In comments on the previous post at the Identity Commons mailing list and comments at the session on deployment and usability of cryptographic credentials at the Internet Identity Workshop, people have questioned the advantages of running cryptographic protocols for issuing and presenting credentials inside TLS, and argued in favor of running them instead over HTTP. I believe running such protocols inside TLS removes several obstacles that have hindered the deployment of cryptographic credentials. So in this post I will try to answer those comments.
Here are three advantages of running issuance and presentation protocols inside TLS over running them outside TLS:
- TLS is ubiquitous. It is implemented by all browsers and all server middleware. If issuance and presentation protocols were implemented inside TLS, then users could use cryptographic credentials without having to install any applications or browser plugins, and developers of RPs and IdPs would not have to install and learn additional SDKs.

■ Listed entries:
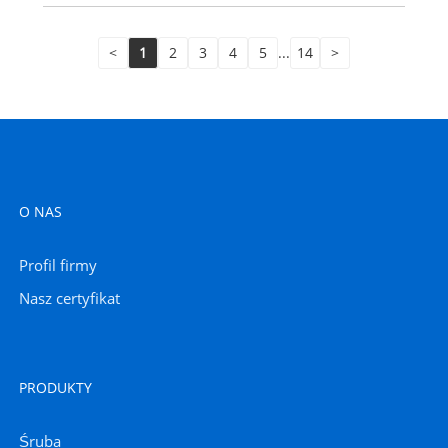
<
1
2
3
4
5
...
14
>
O NAS
Profil firmy
Nasz certyfikat
PRODUKTY
Śruba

■ Tasks for this exercise:
a. Transcribe everything in the post on running credential protocols inside TLS from "Here are three" down to "learn additional SDKs.".
b. Pick up the post on running credential protocols inside TLS from the point where it stops, and carry it on.

■ Answers provided:
a.
Here are three advantages of running issuance and presentation protocols inside TLS over running them outside TLS:
- TLS is ubiquitous. It is implemented by all browsers and all server middleware. If issuance and presentation protocols were implemented inside TLS, then users could use cryptographic credentials without having to install any applications or browser plugins, and developers of RPs and IdPs would not have to install and learn additional SDKs.

b.
- The PRF facility of TLS is very useful for implementing cryptographic protocols. For example, in the U-Prove presentation protocol [1], when U-Prove is used for user authentication, the verifier must send a nonce to the prover; if the protocol were run inside TLS, that step could be avoided because the nonce could be independently generated by the prover and the verifier using the PRF. The PRF can also be used to provide common pseudo-random material for protocols based on the common reference string (CRS) model [2]. (Older cryptosystems such as U-Prove [1] and Idemix [3] rely on the Fiat-Shamir heuristic [4] to eliminate interactions, but more recent cryptosystems based on Groth-Sahai proofs [5] rely instead on the CRS model, which is more secure in some sense [6].)
- Inside TLS, an interactive cryptographic protocol can be run in a separate TLS layer, allowing the underlying TLS record layer to interleave protocol messages with application data (and possibly with messages of other protocol runs), thus mitigating the latency impact of protocol interactions.
And here are two advantages of running protocols either inside or directly on top of TLS, over running them on top of HTTP:
- Simplicity. Running a protocol over HTTP would require specifying how protocol messages are encapsulated inside HTTP requests and responses, i.e. it would require defining an HTTP-level protocol.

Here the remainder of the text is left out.